1. Dünya Savaşı’nın önemli sembollerinden olan Sarıkamış Harekâtı, edebî eserlere genellikle hüzün, kahramanlık ve gurur olarak yansımıştır. Ordu millet kavramının gerçekliği, emir komuta zincirinin sağlamlığı, hayaller ve hakikatler arasındaki uçurum, acı ve sitem edebî eserlerde işlenen ortak temalar olarak ön plana çıkar. Kayseri’nin Pınarbaşı ilçesi Sindel (Kayabaşı) köyünden Kara Zala’nın söylediği ağıt, bu konuda en çok bilinen sözlü kültür ürünlerindendir. İlk defa Ahmet Şükrü Esen tarafından Adanalı Fevzizade Bekir Sıdkı derlemesi olarak Sarıkamış Ağıdı adıyla kaydedilmiş; farklı derlemeciler tarafından da Sarıkamış’ta Ölenlerin Ağıdı ve Gine Ardı Kış Geliyor isimleriyle bir araya getirilmiştir. Sarıkamış Harekâtı’nın toplumsal bellekte bıraktığı derin izleri yansıtan edebî eserler, onların ait olduğu bağlamdan koparılmadan incelenmesi gerektiğini bir zorunluluk hâline getirir. Bu bağlamda sosyolog Lucien Goldmann’ın tartışmaya açtığı oluşumsal yapısalcılık (genetic structuralism), bu yapıya sahip eserleri inceleyerek farklı bakış açılarını ortaya çıkarmayı hedeflemektedir. Edebî eser, insan ve insan ilişkilerinin estetik bir zeminde somutlaşması olarak düşünüldüğünde sosyoloji ile edebiyat arasında kurulacak disiplinlerarası incelemeye daha tanımından itibaren zemin hazırlamaktadır. Bu çalışmada Sarıkamış Destanı, oluşumsal yapısalcı yöntemin ilkeleri doğrultusunda incelenecek; toplumsal yapı ile edebî eser arasındaki bağlantılar belirlenecek; eser ile toplumsal algının örtüştüğü ve ayrıldığı noktalar, tarihsel gerçekliğin edebî eser üzerindeki etkileri, toplum kesiminin tarihî olaya yaklaşım biçimleri tespit edilecektir.
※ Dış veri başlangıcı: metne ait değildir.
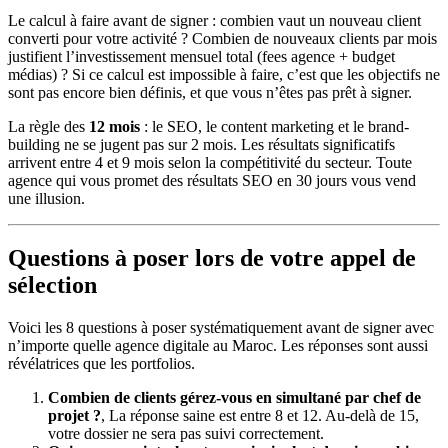
Le calcul à faire avant de signer : combien vaut un nouveau client
converti pour votre activité ? Combien de nouveaux clients par mois
justifient l’investissement mensuel total (fees agence + budget
médias) ? Si ce calcul est impossible à faire, c’est que les objectifs ne
sont pas encore bien définis, et que vous n’êtes pas prêt à signer.
La règle des
12 mois
: le SEO, le content marketing et le brand-
building ne se jugent pas sur 2 mois. Les résultats significatifs
arrivent entre 4 et 9 mois selon la compétitivité du secteur. Toute
agence qui vous promet des résultats SEO en 30 jours vous vend
une illusion.
Questions à poser lors de votre appel de
sélection
Voici les 8 questions à poser systématiquement avant de signer avec
n’importe quelle agence digitale au Maroc. Les réponses sont aussi
révélatrices que les portfolios.
Combien de clients gérez-vous en simultané par chef de
projet ?
, La réponse saine est entre 8 et 12. Au-delà de 15,
votre dossier ne sera pas suivi correctement.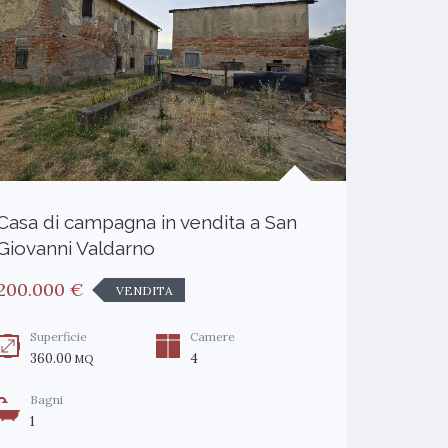
Casa di campagna in vendita a San
Fondo Ar
Giovanni Valdarno
Terranuo
200.000 €
150.000
VENDITA
Superficie
Camere
Superf
360.00
4
350.0
MQ
Bagni
Tipolo
1
0, Fon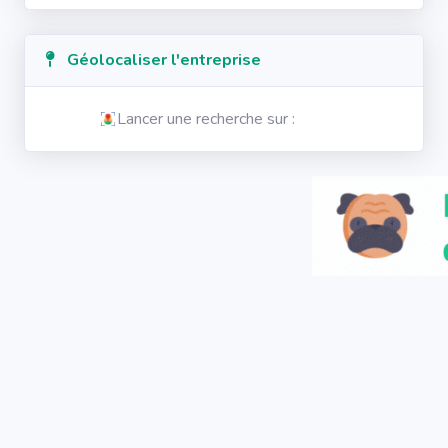
Géolocaliser l'entreprise
Lancer une recherche sur :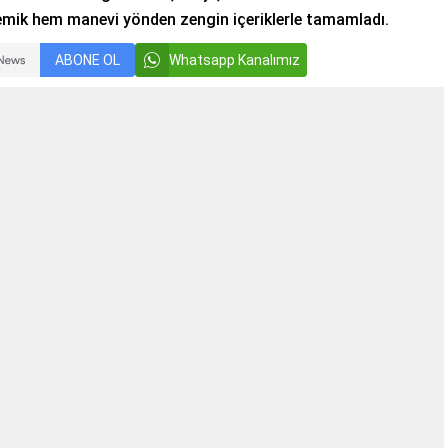
mik hem manevi yönden zengin içeriklerle tamamladı.
ABONE OL
Whatsapp Kanalımız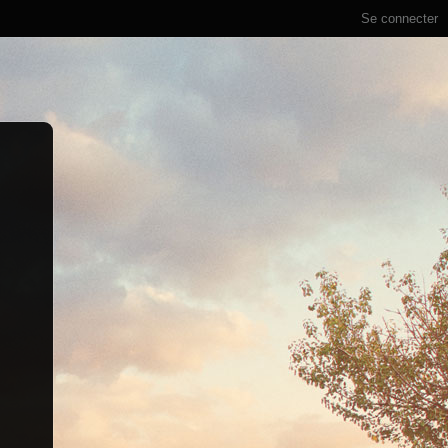
Se connecter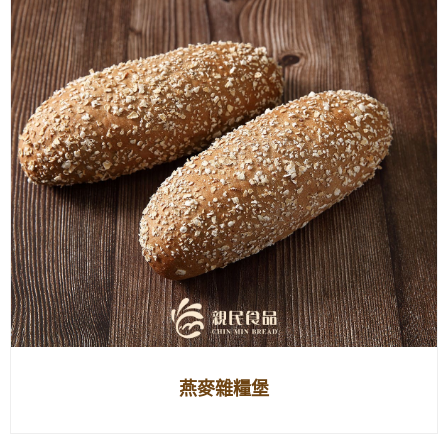
燕麥雜糧堡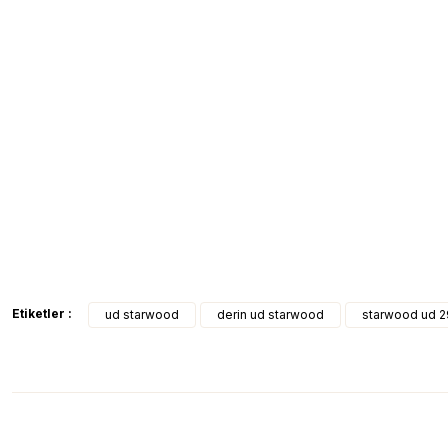
Etiketler :
ud starwood
derin ud starwood
starwood ud 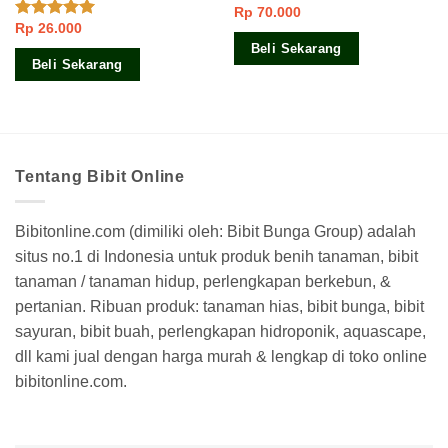
Rp
70.000
Dinilai
Rp
26.000
4.00
dari
Dinilai
5.00
5
dari 5
Beli Sekarang
Beli Sekarang
Tentang Bibit Online
Bibitonline.com (dimiliki oleh: Bibit Bunga Group) adalah
situs no.1 di Indonesia untuk produk benih tanaman, bibit
tanaman / tanaman hidup, perlengkapan berkebun, &
pertanian. Ribuan produk: tanaman hias, bibit bunga, bibit
sayuran, bibit buah, perlengkapan hidroponik, aquascape,
dll kami jual dengan harga murah & lengkap di toko online
bibitonline.com.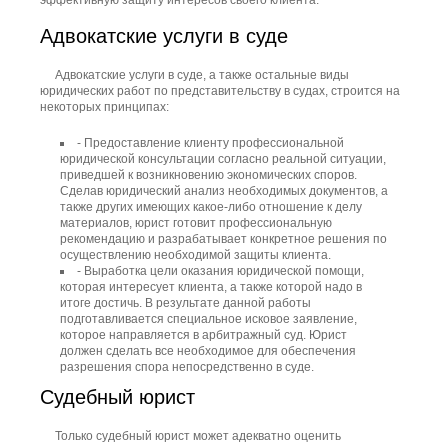
Адвокатские услуги в суде
Адвокатские услуги в суде, а также остальные виды
юридических работ по представительству в судах, строится на
некоторых принципах:
- Предоставление клиенту профессиональной
юридической консультации согласно реальной ситуации,
приведшей к возникновению экономических споров.
Сделав юридический анализ необходимых документов, а
также других имеющих какое-либо отношение к делу
материалов, юрист готовит профессиональную
рекомендацию и разрабатывает конкретное решения по
осуществлению необходимой защиты клиента.
- Выработка цели оказания юридической помощи,
которая интересует клиента, а также которой надо в
итоге достичь. В результате данной работы
подготавливается специальное исковое заявление,
которое направляется в арбитражный суд. Юрист
должен сделать все необходимое для обеспечения
разрешения спора непосредственно в суде.
Судебный юрист
Только судебный юрист может адекватно оценить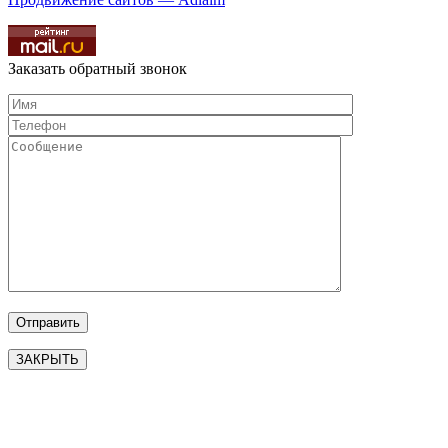
Заказать обратный звонок
ЗАКРЫТЬ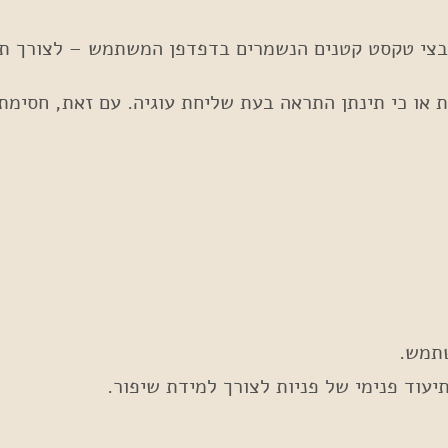
ש בקובצי עוגיות (Cookies) – שהם קובצי טקסט קטנים הנשמרים בדפדפן המשת
או כי תינתן התראה בעת שליחת עוגיה. עם זאת, חסימת ע
שתמש.
עוד פנימי של פניות לצורך למידת שיפור.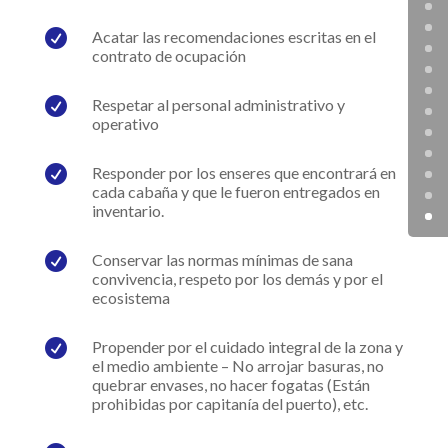

Acatar las recomendaciones escritas en el
contrato de ocupación

Respetar al personal administrativo y
operativo

Responder por los enseres que encontrará en
cada cabaña y que le fueron entregados en
inventario.

Conservar las normas mínimas de sana
convivencia, respeto por los demás y por el
ecosistema

Propender por el cuidado integral de la zona y
el medio ambiente – No arrojar basuras, no
quebrar envases, no hacer fogatas (Están
prohibidas por capitanía del puerto), etc.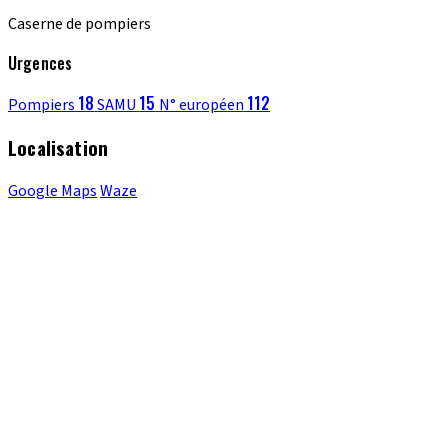
Caserne de pompiers
Urgences
18
15
112
Pompiers
SAMU
N° européen
Localisation
Google Maps
Waze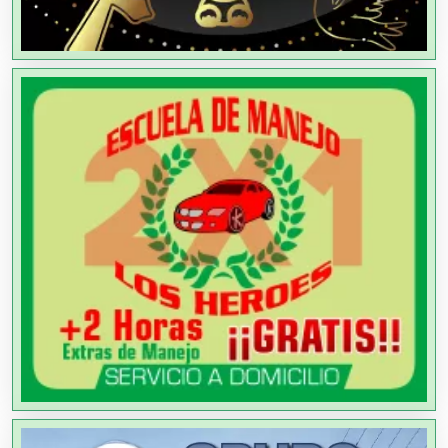
Albercas
Alimentos
Almacenaje
Alquiler de Autos
Alquiler de Equipos para Fiestas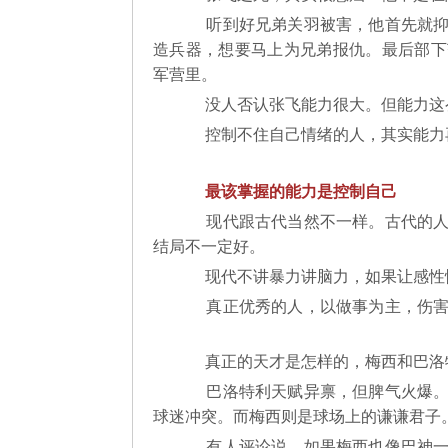
听到好兄弟关羽被害，他首先就抑
造兵器，想要马上为兄弟报仇。最后部下
军营里。
没人否认张飞能力很大。但能力这
控制不住自己情绪的人，其实能力
最该掌握的能力是控制自己
现代跟古代当然不一样。古代的人
结局不一定好。
现代不讲暴力讲脑力，如果让感性
真正优秀的人，以做事为主，伤害
真正的天才是怎样的，梅西和巴
巴洛特利天赋异禀，但脾气火爆。
球迷冲突。而梅西则是球场上的谦谦
有人评论说，如果梅西也像巴神一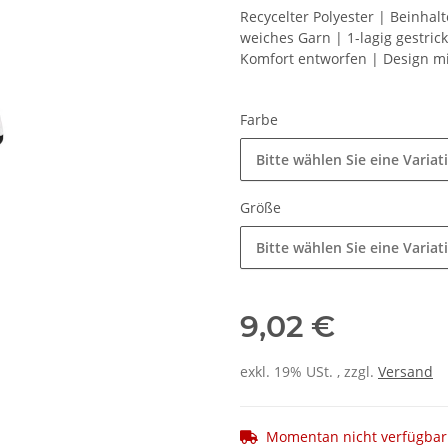
Recycelter Polyester | Beinhal
weiches Garn | 1-lagig gestric
Komfort entworfen | Design mi
Farbe
Bitte wählen Sie eine Variat
Größe
Bitte wählen Sie eine Variat
9,02 €
exkl. 19% USt. , zzgl.
Versand
Momentan nicht verfügbar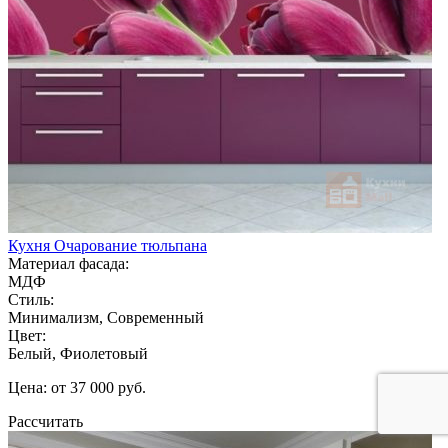
Кухня Очарование тюльпана
Материал фасада:
МДФ
Стиль:
Минимализм, Современный
Цвет:
Белый, Фиолетовый
Цена: от 37 000 руб.
Рассчитать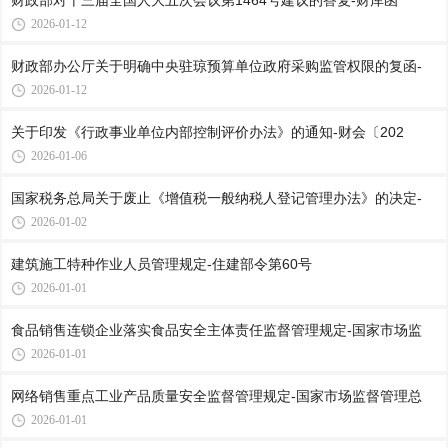
财政部对十三届全国人大五次会议第1464号建议的答复-财库函
2026-01-12
财政部办公厅关于明确中央驻琼预算单位政府采购监管权限的复函-
2026-01-12
关于印发《行政事业单位内部控制评价办法》的通知-财会〔202
2026-01-06
国家税务总局关于废止《增值税一般纳税人登记管理办法》的决定-
2026-01-02
建筑施工特种作业人员管理规定-住建部令第60号
2026-01-01
食品销售连锁企业落实食品安全主体责任监督管理规定-国家市场监
2026-01-01
网络销售重点工业产品质量安全监督管理规定-国家市场监督管理总
2026-01-01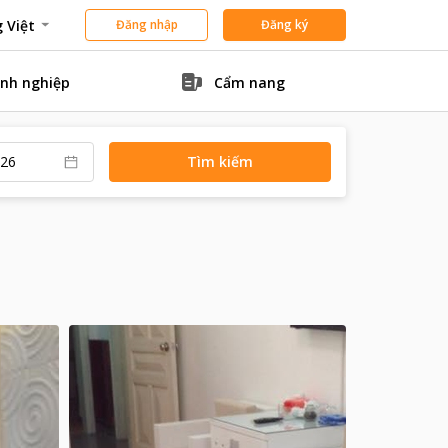
 Việt
Đăng nhập
Đăng ký
nh nghiệp
Cẩm nang
Tìm kiếm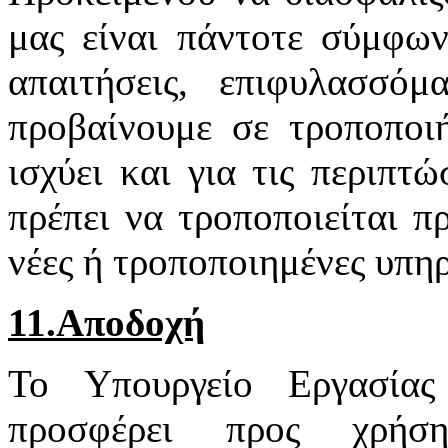
μας είναι πάντοτε σύμφων
απαιτήσεις, επιφυλασσό
προβαίνουμε σε τροποποιή
ισχύει και για τις περιπτ
πρέπει να τροποποιείται π
νέες ή τροποποιημένες υπηρ
11.Αποδοχή
Το Υπουργείο Εργασία
προσφέρει προς χρή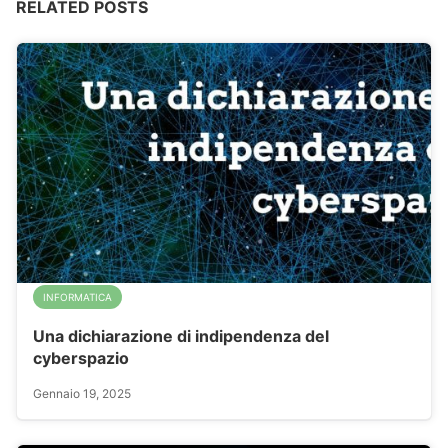
RELATED POSTS
INFORMATICA
Una dichiarazione di indipendenza del
cyberspazio
Gennaio 19, 2025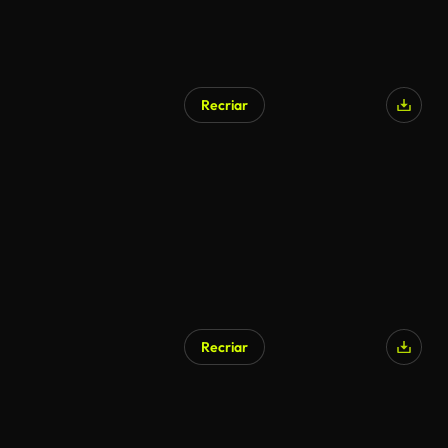
Recriar
Recriar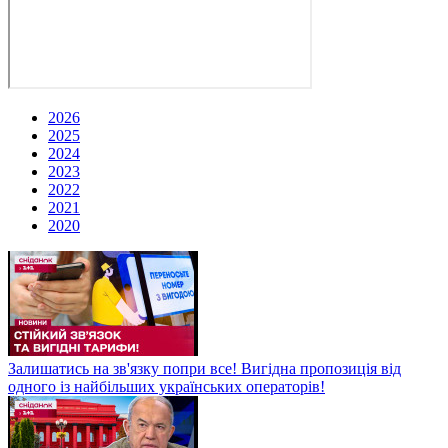
2026
2025
2024
2023
2022
2021
2020
Залишатись на зв'язку попри все! Вигідна пропозиція від
одного із найбільших українських операторів!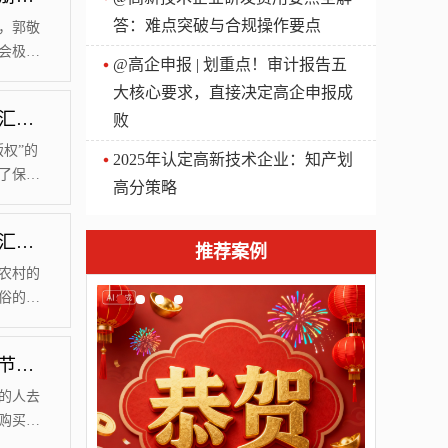
答：难点突破与合规操作要点
，郭敬
会极大
@高企申报 | 划重点！审计报告五
的世
大核心要求，直接决定高企申报成
解一下
合法保护知识产权，软件著作权登记非常重要【汇智兴泰】
败
、鲁之
。商标
权”的
2025年认定高新技术企业：知产划
了保护
高分策略
著作权
是什么首
商标注册通过率高吗？有什么类别可以选择？【汇智兴泰】
的合法
推荐案例
越多的
农村的
俗的话
属商标
一个商
为何都在抢先商标注册？注册商标需要有哪些细节？【汇智兴泰】
些注意
此在创
的人去
购买才
注册上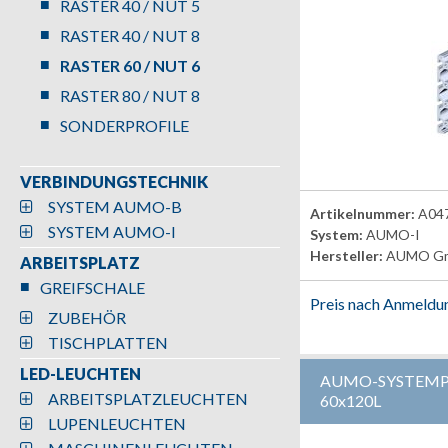
RASTER 40 / NUT 5
RASTER 40 / NUT 8
RASTER 60 / NUT 6
RASTER 80 / NUT 8
SONDERPROFILE
VERBINDUNGSTECHNIK
SYSTEM AUMO-B
Artikelnummer:
A04
SYSTEM AUMO-I
System:
AUMO-I
Hersteller:
AUMO G
ARBEITSPLATZ
GREIFSCHALE
Preis nach Anmeldu
ZUBEHÖR
TISCHPLATTEN
LED-LEUCHTEN
AUMO-SYSTEMPR
ARBEITSPLATZLEUCHTEN
60x120L
LUPENLEUCHTEN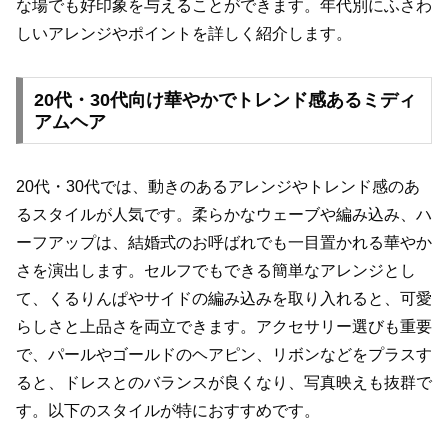
な場でも好印象を与えることができます。年代別にふさわ
しいアレンジやポイントを詳しく紹介します。
20代・30代向け華やかでトレンド感あるミディ
アムヘア
20代・30代では、動きのあるアレンジやトレンド感のあ
るスタイルが人気です。柔らかなウェーブや編み込み、ハ
ーフアップは、結婚式のお呼ばれでも一目置かれる華やか
さを演出します。セルフでもできる簡単なアレンジとし
て、くるりんぱやサイドの編み込みを取り入れると、可愛
らしさと上品さを両立できます。アクセサリー選びも重要
で、パールやゴールドのヘアピン、リボンなどをプラスす
ると、ドレスとのバランスが良くなり、写真映えも抜群で
す。以下のスタイルが特におすすめです。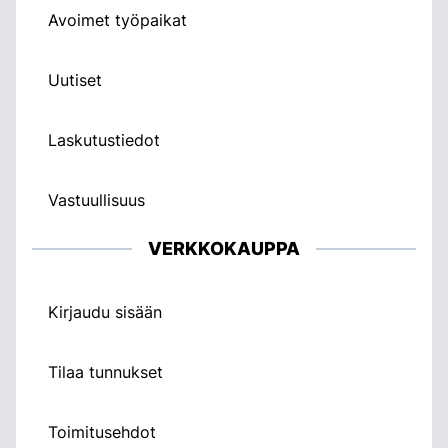
Avoimet työpaikat
Uutiset
Laskutustiedot
Vastuullisuus
VERKKOKAUPPA
Kirjaudu sisään
Tilaa tunnukset
Toimitusehdot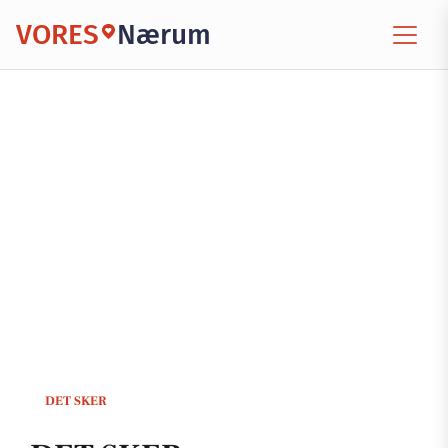
VORES
Nærum
DET SKER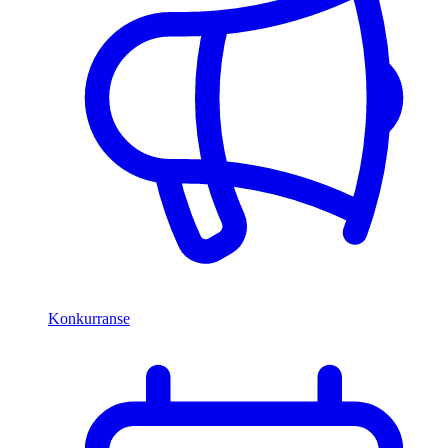
Konkurranse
EXAMINING OF SARIKAMIŞ DESTANI IN THE LIGHT OF GENETIC STRUCTURALISM METHOD

Sarikamish Operation, one of the important symbols of First World War is usually reflected as sadness, pride and heroism in literary works. The reality of the concept of the army and the nation, robustness of the chain of command, the gap in between dreams and realities, suffering and complaint are usually common themes processed in literary works. Elegiacs that Kara Zala said from Sindel (Kayabaşı) village, Kayseri's Pinarbaşı district is one of the most well known about oral culture product. The first time by Ahmet Şükrü Esen as Fevzizade Bekir Sıdkı’s compilation was recorded with Sarıkamış Ağıdı name; was combined with Sarıkamış’ta Ölenlerin Ağıdı and Gine Ardı Kış Geliyor names by different compilers. Literary works reflecting the deıp scars left in the collective memory of the Sarikamish Operation makes a must that should be examined without being detached from their context. In this context genetic structuralism sociologist Lucien Goldmann's open to debate aims to reveal different perspectives by examining the works that have this structure. Literary work is considered as the embodiment of human and human relations in the an aesthetic ground. Therefore it prepares interdisciplinary investigations will be established between literature and sociology. In this study Sarıkamış Destanı will be reviewed in accordance with the principles of the genetic structuralism; will be detected the connections between literary work and social structure; It will be determined works and the social perception that overlap and are separated by dots, the impacts on the literary works of historical reality, approaches to historical events of the sections of society.